Local cinema chains Golden Screen Cinemas and TGV Cinemas announced refunds on Monday for moviegoers who had already purchased tickets, bringing attention to the film’s postponement. According to Asian Correspondent, the chains said the film is “postponed indefinitely.”

Homosexuality is illegal in Malaysia, and punishable by prison.

Malaysia’s tourism minister Nazri Aziz described the censorship as "ridiculous": “I think it’s ridiculous. Come on. I mean it is in the storyline so you don’t do that if it’s there. You don’t ban a film because of a gay character. All these years even without the gay character in the Beauty and the Beast, there are also gays in the world. I don’t think it is going to influence anyone.”
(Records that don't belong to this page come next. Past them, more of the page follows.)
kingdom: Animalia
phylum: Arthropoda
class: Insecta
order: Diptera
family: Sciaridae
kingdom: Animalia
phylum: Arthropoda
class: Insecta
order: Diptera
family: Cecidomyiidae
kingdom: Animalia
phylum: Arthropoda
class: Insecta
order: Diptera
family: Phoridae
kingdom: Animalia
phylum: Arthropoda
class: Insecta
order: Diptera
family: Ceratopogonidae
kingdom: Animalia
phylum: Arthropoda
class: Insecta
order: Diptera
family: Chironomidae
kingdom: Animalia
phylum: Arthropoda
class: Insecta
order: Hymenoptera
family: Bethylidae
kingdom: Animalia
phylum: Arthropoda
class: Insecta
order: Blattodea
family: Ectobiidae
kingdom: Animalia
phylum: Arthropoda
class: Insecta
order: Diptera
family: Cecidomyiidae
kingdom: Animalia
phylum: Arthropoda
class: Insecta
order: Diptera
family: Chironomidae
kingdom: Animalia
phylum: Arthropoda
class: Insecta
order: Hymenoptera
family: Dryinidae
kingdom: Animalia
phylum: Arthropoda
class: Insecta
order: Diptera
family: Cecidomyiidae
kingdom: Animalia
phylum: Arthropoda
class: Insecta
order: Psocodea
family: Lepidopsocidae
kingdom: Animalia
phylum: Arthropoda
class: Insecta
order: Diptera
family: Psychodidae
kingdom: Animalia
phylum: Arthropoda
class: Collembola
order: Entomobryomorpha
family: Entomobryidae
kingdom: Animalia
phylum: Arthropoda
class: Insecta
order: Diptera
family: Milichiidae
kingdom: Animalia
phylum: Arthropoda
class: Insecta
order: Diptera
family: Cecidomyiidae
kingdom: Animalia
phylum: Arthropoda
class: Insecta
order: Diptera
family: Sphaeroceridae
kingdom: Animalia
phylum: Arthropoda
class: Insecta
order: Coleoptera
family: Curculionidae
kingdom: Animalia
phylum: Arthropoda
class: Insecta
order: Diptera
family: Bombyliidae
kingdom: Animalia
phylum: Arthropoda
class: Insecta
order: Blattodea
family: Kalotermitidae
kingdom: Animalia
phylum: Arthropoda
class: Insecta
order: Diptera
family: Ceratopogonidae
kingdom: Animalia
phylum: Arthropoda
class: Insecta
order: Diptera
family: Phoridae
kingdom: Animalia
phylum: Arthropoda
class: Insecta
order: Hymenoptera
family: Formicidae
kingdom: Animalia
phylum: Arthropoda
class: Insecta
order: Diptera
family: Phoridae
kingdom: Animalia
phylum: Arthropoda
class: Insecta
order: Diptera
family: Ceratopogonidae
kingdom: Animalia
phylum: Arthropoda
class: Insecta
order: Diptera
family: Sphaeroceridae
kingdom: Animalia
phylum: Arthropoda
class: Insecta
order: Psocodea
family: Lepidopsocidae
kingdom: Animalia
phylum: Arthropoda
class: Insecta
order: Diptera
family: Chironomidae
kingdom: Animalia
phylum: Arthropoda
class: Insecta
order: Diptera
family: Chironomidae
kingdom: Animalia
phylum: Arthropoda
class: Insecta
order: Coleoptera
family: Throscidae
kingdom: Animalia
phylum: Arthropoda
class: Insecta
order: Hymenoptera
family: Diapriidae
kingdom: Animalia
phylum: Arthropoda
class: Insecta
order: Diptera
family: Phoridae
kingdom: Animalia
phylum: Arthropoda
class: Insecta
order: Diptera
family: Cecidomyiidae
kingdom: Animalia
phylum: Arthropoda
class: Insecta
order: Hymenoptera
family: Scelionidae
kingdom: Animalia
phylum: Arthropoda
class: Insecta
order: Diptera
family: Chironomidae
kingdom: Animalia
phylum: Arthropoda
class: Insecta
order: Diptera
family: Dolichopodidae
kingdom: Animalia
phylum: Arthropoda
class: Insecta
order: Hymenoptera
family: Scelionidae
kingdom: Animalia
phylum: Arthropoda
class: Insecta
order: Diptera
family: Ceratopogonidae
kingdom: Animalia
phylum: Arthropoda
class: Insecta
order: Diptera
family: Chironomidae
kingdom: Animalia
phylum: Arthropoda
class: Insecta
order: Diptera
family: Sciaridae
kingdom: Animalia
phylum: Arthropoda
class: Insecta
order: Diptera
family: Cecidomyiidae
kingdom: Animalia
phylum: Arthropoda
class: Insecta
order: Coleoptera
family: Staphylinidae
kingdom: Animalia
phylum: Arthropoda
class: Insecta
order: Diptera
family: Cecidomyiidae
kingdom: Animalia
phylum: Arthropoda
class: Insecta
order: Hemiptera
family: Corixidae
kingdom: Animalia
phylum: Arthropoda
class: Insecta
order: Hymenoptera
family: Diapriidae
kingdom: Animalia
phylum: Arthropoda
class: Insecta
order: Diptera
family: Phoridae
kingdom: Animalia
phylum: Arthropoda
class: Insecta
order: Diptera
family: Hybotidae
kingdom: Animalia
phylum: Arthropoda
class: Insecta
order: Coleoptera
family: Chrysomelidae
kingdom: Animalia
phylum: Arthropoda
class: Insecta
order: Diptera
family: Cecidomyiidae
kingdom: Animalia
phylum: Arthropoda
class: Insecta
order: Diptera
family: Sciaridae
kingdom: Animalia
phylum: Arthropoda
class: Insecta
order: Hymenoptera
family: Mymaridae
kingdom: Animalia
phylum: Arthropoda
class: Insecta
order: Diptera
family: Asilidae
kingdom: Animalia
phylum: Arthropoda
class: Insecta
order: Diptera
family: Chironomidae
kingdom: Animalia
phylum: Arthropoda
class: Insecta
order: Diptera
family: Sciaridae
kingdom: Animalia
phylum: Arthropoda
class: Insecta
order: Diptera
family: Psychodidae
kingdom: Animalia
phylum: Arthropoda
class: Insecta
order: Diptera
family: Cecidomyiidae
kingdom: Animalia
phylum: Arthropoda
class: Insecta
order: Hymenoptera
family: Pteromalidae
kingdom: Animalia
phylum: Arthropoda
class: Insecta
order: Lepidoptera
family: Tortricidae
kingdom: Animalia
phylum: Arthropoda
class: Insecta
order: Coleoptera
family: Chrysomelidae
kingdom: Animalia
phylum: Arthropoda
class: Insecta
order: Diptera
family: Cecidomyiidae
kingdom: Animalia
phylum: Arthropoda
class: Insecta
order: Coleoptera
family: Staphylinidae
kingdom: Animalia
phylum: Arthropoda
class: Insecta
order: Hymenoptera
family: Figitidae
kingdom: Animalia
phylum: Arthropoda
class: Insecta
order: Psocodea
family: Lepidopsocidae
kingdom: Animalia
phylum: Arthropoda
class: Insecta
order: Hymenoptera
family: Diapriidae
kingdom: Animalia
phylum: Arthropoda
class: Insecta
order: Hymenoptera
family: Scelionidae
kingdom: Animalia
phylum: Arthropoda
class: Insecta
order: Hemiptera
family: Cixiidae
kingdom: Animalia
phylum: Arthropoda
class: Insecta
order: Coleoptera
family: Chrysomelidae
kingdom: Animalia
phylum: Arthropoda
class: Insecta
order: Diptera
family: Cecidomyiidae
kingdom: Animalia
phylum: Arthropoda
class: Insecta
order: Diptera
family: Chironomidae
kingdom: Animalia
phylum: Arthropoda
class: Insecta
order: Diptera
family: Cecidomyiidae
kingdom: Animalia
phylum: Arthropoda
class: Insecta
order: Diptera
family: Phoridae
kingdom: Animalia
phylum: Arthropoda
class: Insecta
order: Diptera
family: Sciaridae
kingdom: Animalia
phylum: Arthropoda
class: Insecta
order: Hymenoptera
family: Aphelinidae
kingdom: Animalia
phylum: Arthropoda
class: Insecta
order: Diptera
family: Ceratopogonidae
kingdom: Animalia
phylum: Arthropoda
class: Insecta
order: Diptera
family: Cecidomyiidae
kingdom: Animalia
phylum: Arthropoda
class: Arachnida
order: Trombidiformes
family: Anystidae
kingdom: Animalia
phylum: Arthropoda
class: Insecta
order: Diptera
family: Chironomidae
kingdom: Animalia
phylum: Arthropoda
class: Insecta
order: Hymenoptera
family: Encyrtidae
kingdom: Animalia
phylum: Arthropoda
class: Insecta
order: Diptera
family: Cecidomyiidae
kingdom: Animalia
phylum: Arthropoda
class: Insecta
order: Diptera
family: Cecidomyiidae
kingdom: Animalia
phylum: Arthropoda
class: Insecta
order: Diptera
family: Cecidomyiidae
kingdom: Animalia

Critics of the decision to censor the film worldwide have questioned why people are so offended by the concept of two men liking each other, but are relaxed about bestiality—traditionally, Belle, the beauty, falls in love with the Beast.

LPF Chairman Datuk Abdul Hamid said: "We have approved the film so there is no more issue. Once a film receives approval, it means it can be screened. However, the date of screening and where the screening takes place is not under LPF's jurisdiction. We only look at the content and give a decision on whether the movie gets approved or not,” according to the BBC.